Özlemek deyince aklımıza genelde bir insanı özlemek gelir.Uzaktaki bir insanı ve o insan gelince özlemin giderileceği düşünülür.
Hâlbuki özlemek bir insanla sınırlı değildir.Senin yaşadığın her anla sınırlıdır.Çocuklugundan bugüne kadar geldiğin zamanla sınırlıdır.Kullandigin eşyalarla yemek yediğin tabaktan tutda oyun oynadığın alana kadar her şeyi özlersin.Çocuklugunda sobanın çıkardığı o sesi ,karanlıkta yanan sobanın o muhteşem görüntüsünü, gaz lambasında oturduğun zamanı ve onun ışığında duvara yaptığın o gölgeleri ,sobada pişen o ekmeği,evinin duvarında sıra halinde gezen o karıncaları izlemeyi yani onun verdiği hissi “aynı sıra halinde nasıl gidiyor bunlar” diye kafandan geçirdiğin o düşünceyi,lapa lapa yağan o karı izlemeyi o karı izlerken verdiği mutluluğu özlersin.Kisacasi o anın verdiği hisleri o duyguyu özlersin sadece özlersin. Hisleri ise yani hissettiklerini tam kelimelere dökemezsin.Soylenmek istenilen hep içerde kalır çünkü.Onu sen içerde yaşarsın.Kelimelere çok az şey dökülür.Dökülemeyen ise hal diliyle gösterir kendini.Uzaklara dalıp giderek ya da gözyaşı dökerek gösterirler.Çünku özlem iki üç satırla anlatılacak bir şey değildir.Sayfalar yetmez.Anlatilsada hep bir eksiklik kalır zaten o hisleri tam bir şekilde toparlayıp ifade edemezsin.
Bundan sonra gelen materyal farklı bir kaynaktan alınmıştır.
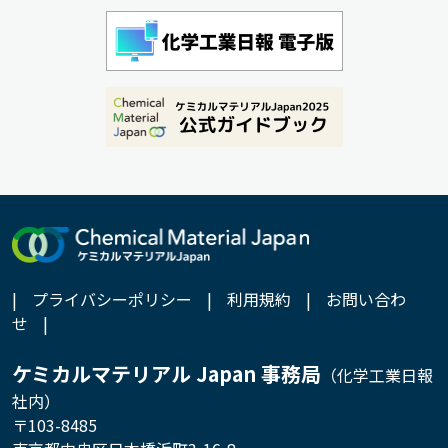
|
プライバシーポリシー
|
利用規約
|
お問い合わ
せ
|
ケミカルマテリアル Japan 事務局
（化学工業日報
社内）
〒103-8485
Velhasıl kelam özlemek sadece insanı özlemek ile sınırlı değildir. Senin bu hayat yolculuğunda yanından geçtiğin her şeyle ilgilidir özlemek.Aslinda insan o anların yaşattığı hisleri özler.kisacasi özlediğin şey gerçekte senin kimliğindir.sen özlediğin şeyin vücut bulmuş halisindir.